The above table also contains a summary of the usage of instruction classes generated by three different compilers: C1, C2, and C3. Assume that each compiler generates the same number of instructions for a given program.
(i) Using C 1 compiler on both M 1 and M 2 , how much faster is M1 than M2?
(ii) Using C2 compiler on both M1 and M2, how much faster is M2 than M1?
(iii) If you purchase M1, which compiler would you use?
(iv) If you purchase M2, which compiler would you use?
(v) Which computer and compiler combination give the best performance?
Q.5. A benchmark program runs for 100 seconds.
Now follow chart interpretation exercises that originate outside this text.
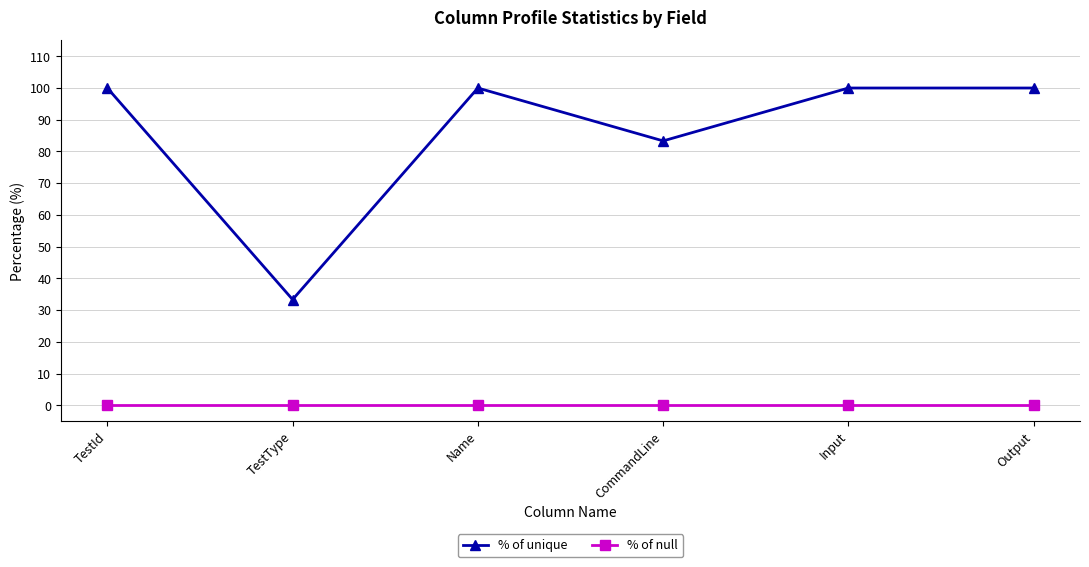

True or false: % of null has a value of 0.0 at TestType.

True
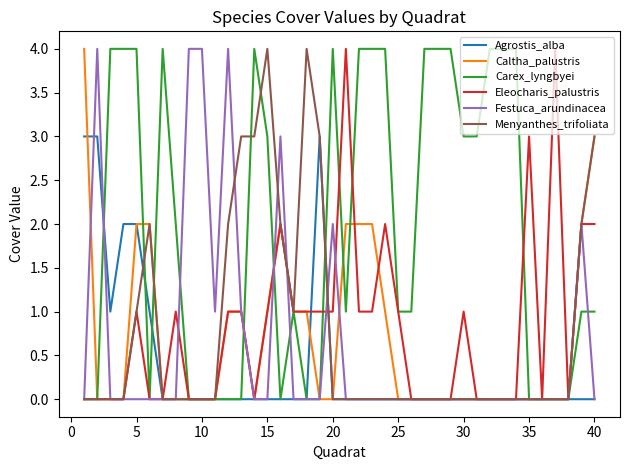

What is the highest value of the Eleocharis_palustris series?

4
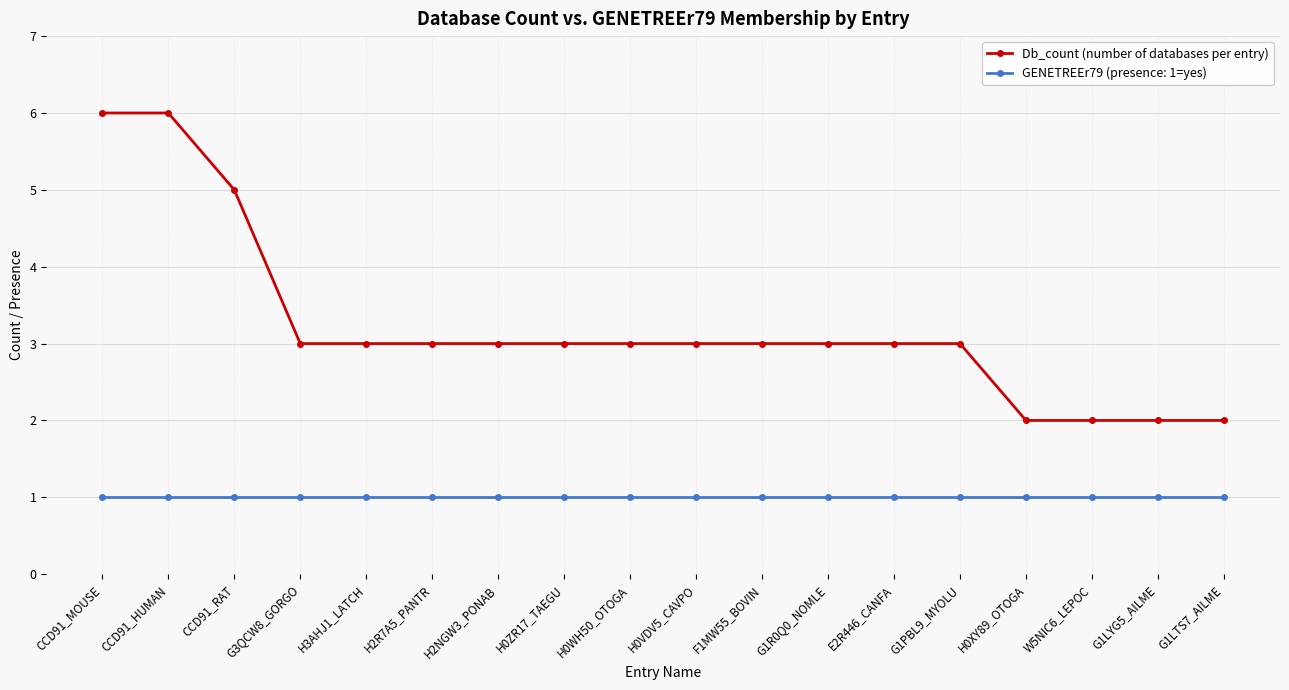

The value of GENETREEr79 (presence: 1=yes) at H0ZR17_TAEGU is 2. True or false?

False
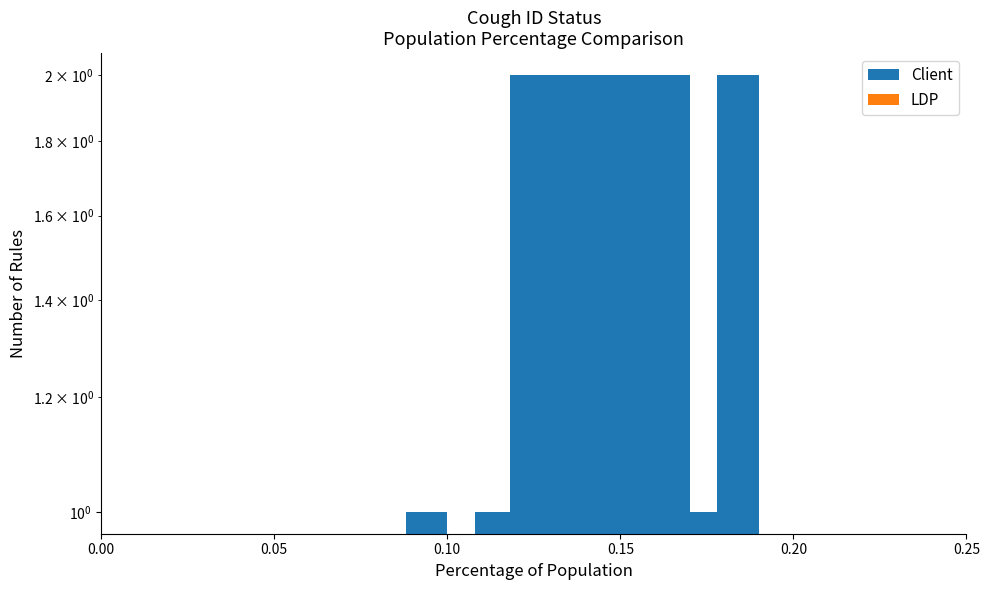

Which series changed the most between 0.10 and 0.20?

Client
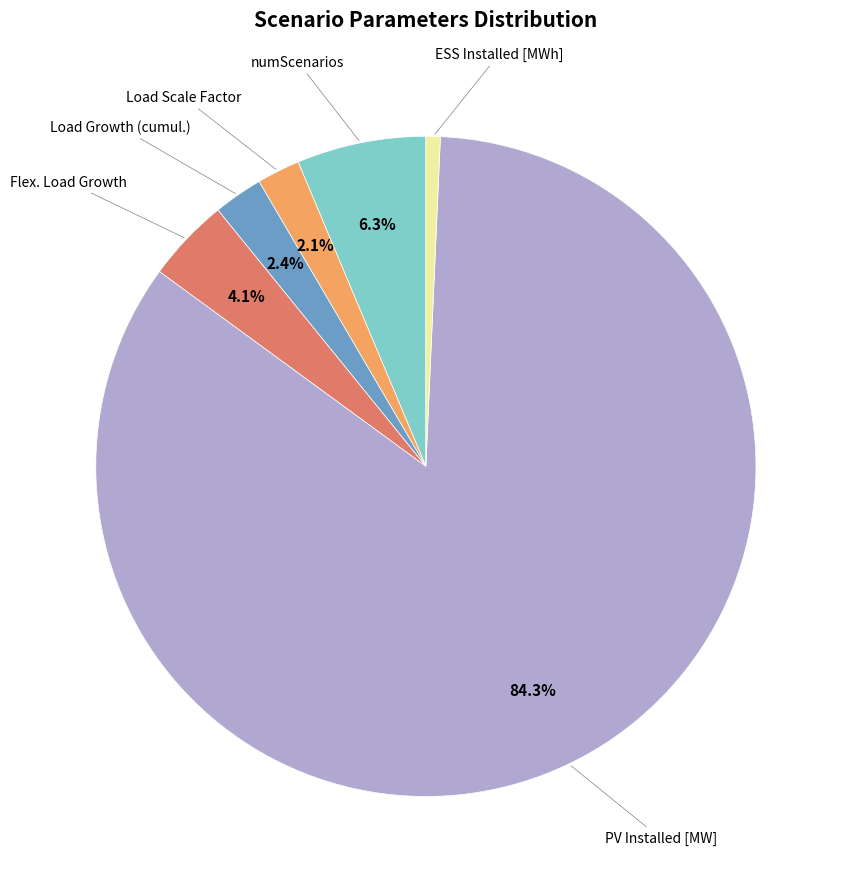

Does any single category account for the majority?

Yes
We want to improve the speedup of the benchmark by a factor of 3 . We enhance the floating-point hardware to make floating point instructions run 5 times faster. How much of the initial execution time would floating-point instructions have to account for to show an overall speedup of 3 on this benchmark?
Q.6. Consider the following fragment of MIPS code. Assume that $\mathbf{a}$ and $\mathbf{b}$ are arrays of words and the base address of $\mathbf{a}$ is in $\$ \mathrm{aO}$ and the base address of b is in $\$ \mathrm{a} 1$. How many instructions are executed during the running of this code? If ALU instructions (addu and addiu) take 1 cycle to execute, load/store (lw and sw) take 5 cycles to execute, and the branch (bne) instruction takes 3 cycles to execute, how many cycles are needed to execute the following code (all iterations). What is the average CPI?

```
    addu $t0, $zero, $zero # i = 0
    addu $t1, $a0, $zero # $t1 = address of a[i]
    addu $t2, $a1, $zero # $t2 = address of b[i]
    addiu $t3, $zero, 101 # $t3 = 101 (max i)
loop: lw $t4, 0($t2) # $t4 = b[i]
addu $t5, $t4, $s0 # $t5 = b[i] + c
sw $t5, 0($t1) # a[i] = b[i] + c
addiu $t0, $t0, 1 # i++
addiu $t1, $t1, 4 # address of next a[i]
addiu $t2, $t2, 4 # address of next b[i]
bne $t0, $t3, loop # loop if (i != 101)
```

Q.7. We want to compare the performance of a single-cycle CPU design with a multicycle CPU. Suppose we add the multiply and divide instructions. The operation times are as follows:

Instruction memory access time $=190 \mathrm{ps}, \quad$ Data memory access time $=190 \mathrm{ps}$
Register file read access time $=150 \mathrm{ps}, \quad$ Register file write access $=150 \mathrm{ps}$ ALU delay for basic instructions $=190 \mathrm{ps}, \quad$ Delay for multiply or divide $=550 \mathrm{ps}$

Ignore the other delays in the multiplexers, control unit, sign-extension, etc.
Assume the following instruction mix: $30 \%$ ALU, $15 \%$ multiply \& divide, $30 \%$ load \& store, $15 \%$ branch, and $10 \%$ jump.
(i) What is the total delay for each instruction class and the clock cycle for the singlecycle CPU design?
(ii) Assume we fix the clock cycle to 200 ps for a multi-cycle CPU, what is the CPI for each instruction class and the speedup over a fixed-length clock cycle? Note that this implies that multiply and divide operations will be performed in multiple cycles.